‹ Bacaan Rohani

Dari risalah Melawan Ajaran Sesat oleh Santo Ireneus, uskup

Melalui bayangan masa depan,

Ireneus, uskup Prapaskah

Israel belajar menghormati Allah

Dan ketekunan dalam pelayanan-Nya

Sejak awal Allah menciptakan manusia dari kemurahan hati-Nya sendiri. Ia memilih para bapa bangsa untuk memberi mereka keselamatan. Ia mengambil umat-Nya dalam tangan-Nya, mengajar mereka, yang tidak dapat diajar, untuk mengikuti-Nya. Ia memberi mereka para nabi, membiasakan manusia untuk menanggung Roh-Nya dan untuk bersekutu dengan Allah di bumi. Ia yang tidak membutuhkan siapa pun memberi persekutuan dengan diri-Nya kepada mereka yang membutuhkan-Nya. Seperti seorang arsitek Ia menguraikan rencana keselamatan kepada mereka yang berusaha menyenangkan-Nya. Dengan tangan-Nya sendiri Ia memberi makanan di Mesir kepada mereka yang tidak melihat-Nya. Kepada mereka yang gelisah di padang gurun Ia memberi hukum yang sangat cocok untuk mereka. Kepada mereka yang memasuki tanah kemakmuran Ia memberi warisan yang layak. Ia menyembelih anak lembu yang gemuk untuk mereka yang kembali kepada-Nya sebagai Bapa, dan mengenakan kepada mereka pakaian terbaik. Dengan begitu banyak cara Ia melatih umat manusia untuk mengambil bagian dalam lagu keselamatan yang harmonis.

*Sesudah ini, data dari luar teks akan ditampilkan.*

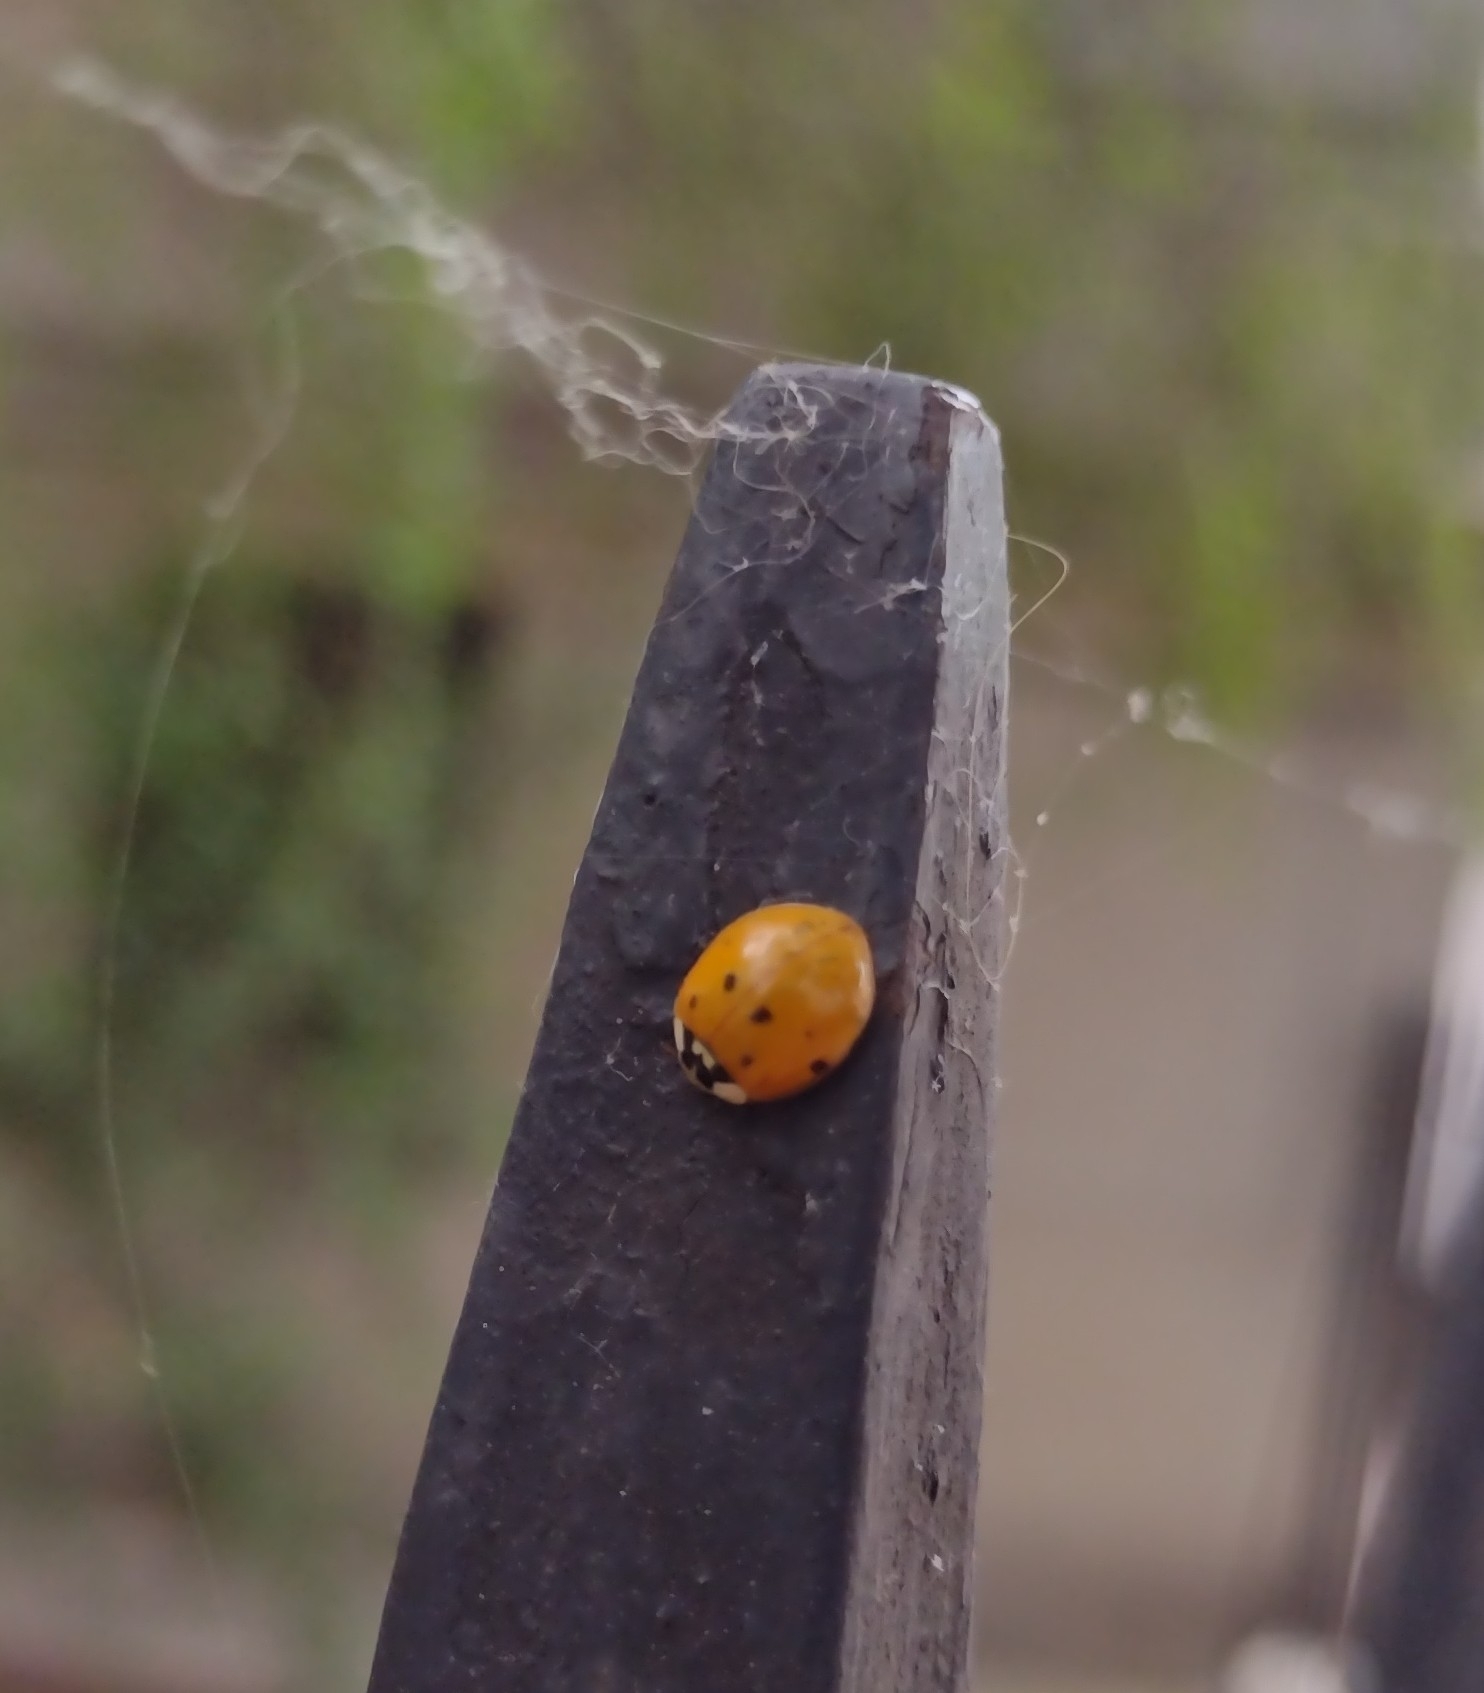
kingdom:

Karena alasan ini Yohanes dalam kitab Wahyu berkata: Suara-Nya seperti suara banyak air. Roh Allah memang adalah banyak air, karena Bapa kaya dan agung. Ketika Sabda melewati semua orang ini Ia memberikan bantuan dalam ukuran yang murah hati bagi mereka yang taat kepada-Nya, dengan menyusun hukum yang cocok dan sesuai untuk setiap keadaan. Ia menetapkan hukum bagi umat yang mengatur pembangunan tabernakel dan pembangunan bait suci, pemilihan orang Lewi, kurban, persembahan, ritus penyucian dan selebihnya yang termasuk dalam ibadah.

Ia sendiri tidak membutuhkan semua ini. Ia selalu dipenuhi dengan segala yang baik. Bahkan sebelum Musa ada Ia memiliki di dalam diri-Nya setiap keharuman dari segala yang menyenangkan. Namun Ia berusaha mengajar umat-Nya, meskipun mereka selalu siap untuk kembali kepada berhala-berhala mereka. Melalui banyak tindakan kemurahan hati Ia mencoba mempersiapkan mereka untuk ketekunan dalam pelayanan-Nya. Ia terus memanggil mereka kepada apa yang utama melalui apa yang sekunder, yaitu, melalui bayangan kepada kenyataan, melalui hal-hal yang bersifat sementara kepada hal-hal yang kekal, melalui hal-hal yang bersifat daging kepada hal-hal yang bersifat roh, melalui hal-hal duniawi kepada hal-hal surgawi. Seperti yang Ia katakan kepada Musa: Engkau akan membuat segala sesuatu sesuai dengan pola yang Engkau lihat di gunung.

Selama empat puluh hari Musa sibuk mengingat firman Allah, pola-pola surgawi, gambaran-gambaran rohani, bayangan-bayangan dari apa yang akan datang. Santo Paulus berkata: Mereka minum dari batu yang mengikuti mereka, dan batu itu adalah Kristus. Setelah berbicara tentang hal-hal yang ada dalam hukum ia melanjutkan: Semua hal ini terjadi kepada mereka sebagai simbol: itu ditulis untuk mengajar kita, kepada siapa akhir zaman telah tiba.

Melalui bayangan masa depan mereka belajar menghormati Allah dan ketekunan dalam pelayanan-Nya. Hukum itu oleh karena itu adalah sekolah pengajaran bagi mereka, dan nubuat tentang apa yang akan datang.